Chinese people use up to 3 billion plastic bags a day and the country has to refine 5 million tons (37 million barrels) of crude oil every year to make plastics used for packaging, according to a report on the Web site of China Trade News (

Fast-forward five months, and the same figure has been repeated more than a thousand times on websites ranging from environmental blogs to, this week, Scientific American:

The Chinese government is banning production and distribution of the thinnest plastic bags in a bid to curb the white pollution that is taking over the countryside…The move may save as much as 37 million barrels of oil currently used to produce the plastic totes, according to China Trade News.

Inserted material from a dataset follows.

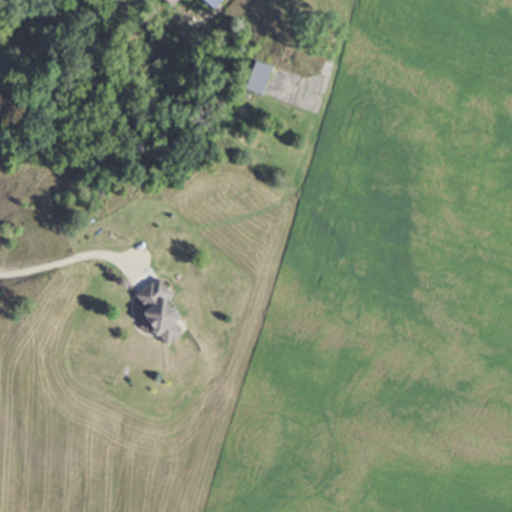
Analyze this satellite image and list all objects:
building: (207, 3)
building: (256, 77)
road: (66, 255)
building: (159, 311)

Either I’m missing a browser plugin of some kind, or the China Trade News website is in Chinese. In any case, I haven’t seen the original claim so it is a little hard to place in context, but I don’t need to in order to know that the Chinese bag regulation will not–as Scientific American and legions of (less-reputable) sources claim–“save 37 million barrels of oil.” First, that original 37-million-barrel figure referred to “plastics used for packaging,” which might include packaging other than the plastic bags affected by the new rule. Second, the Chinese government has not announced plans to ban all bags, but only bags less than 0.025 mm thick. That means it would be illegal to produce the equivalent of a grocery or dry cleaning bag, but something as thick as a bread bag or boutique retail bag would still be legal as long as they have a price tag on them (the law prohibits complimentary plastic bags). Third, even if every single plastic product in the 37-million-barrel figure stopped being produced, the regulation only saves that amount if nothing replaces them. This little game of journalistic telephone shows that, yes, the plastic bag really does epitomize modern environmental debate. A similar distortion was recently uncovered in the figures used to describe plastic bag impacts on wildlife:

The central claim of campaigners is that the bags kill more than 100,000 marine mammals and one million seabirds every year. However, this figure is based on a misinterpretation of a 1987 Canadian study in Newfoundland, which found that, between 1981 and 1984, more than 100,000 marine mammals, including birds, were killed by discarded nets. The Canadian study did not mention plastic bags. Fifteen years later in 2002, when the Australian Government commissioned a report into the effects of plastic bags, its authors misquoted the Newfoundland study, mistakenly attributing the deaths to “plastic bags.”